#### Records provided ####

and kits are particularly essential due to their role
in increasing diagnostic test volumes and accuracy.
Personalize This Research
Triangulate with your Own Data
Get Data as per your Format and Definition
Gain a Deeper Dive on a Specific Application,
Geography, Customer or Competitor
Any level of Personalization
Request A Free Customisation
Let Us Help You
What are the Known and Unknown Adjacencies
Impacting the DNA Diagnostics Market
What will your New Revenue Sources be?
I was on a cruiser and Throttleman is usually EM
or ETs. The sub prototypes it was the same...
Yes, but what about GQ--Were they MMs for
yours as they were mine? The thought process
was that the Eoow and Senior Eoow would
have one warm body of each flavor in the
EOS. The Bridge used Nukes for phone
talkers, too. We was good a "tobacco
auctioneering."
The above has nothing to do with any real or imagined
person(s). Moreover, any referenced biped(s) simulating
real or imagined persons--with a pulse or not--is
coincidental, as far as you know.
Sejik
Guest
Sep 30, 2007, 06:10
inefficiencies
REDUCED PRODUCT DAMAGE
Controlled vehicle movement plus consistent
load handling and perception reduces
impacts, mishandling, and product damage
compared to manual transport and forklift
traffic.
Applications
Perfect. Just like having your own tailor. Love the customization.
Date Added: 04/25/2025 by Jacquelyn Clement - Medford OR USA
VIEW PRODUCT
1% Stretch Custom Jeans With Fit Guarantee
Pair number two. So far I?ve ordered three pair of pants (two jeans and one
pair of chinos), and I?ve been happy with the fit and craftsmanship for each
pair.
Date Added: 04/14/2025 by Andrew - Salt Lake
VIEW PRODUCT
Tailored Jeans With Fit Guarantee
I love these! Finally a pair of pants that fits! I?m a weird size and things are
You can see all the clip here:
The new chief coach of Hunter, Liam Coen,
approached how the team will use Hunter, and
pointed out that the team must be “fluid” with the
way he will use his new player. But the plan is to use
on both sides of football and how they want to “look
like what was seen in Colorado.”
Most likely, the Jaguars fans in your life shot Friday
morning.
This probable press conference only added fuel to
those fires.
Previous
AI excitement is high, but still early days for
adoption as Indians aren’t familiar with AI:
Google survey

####

• What you are asked to do
Where a line contains the word "each", copy that line from the listing above.

• Solution for this exercise
have one warm body of each flavor in the
pair of chinos), and I?ve been happy with the fit and craftsmanship for each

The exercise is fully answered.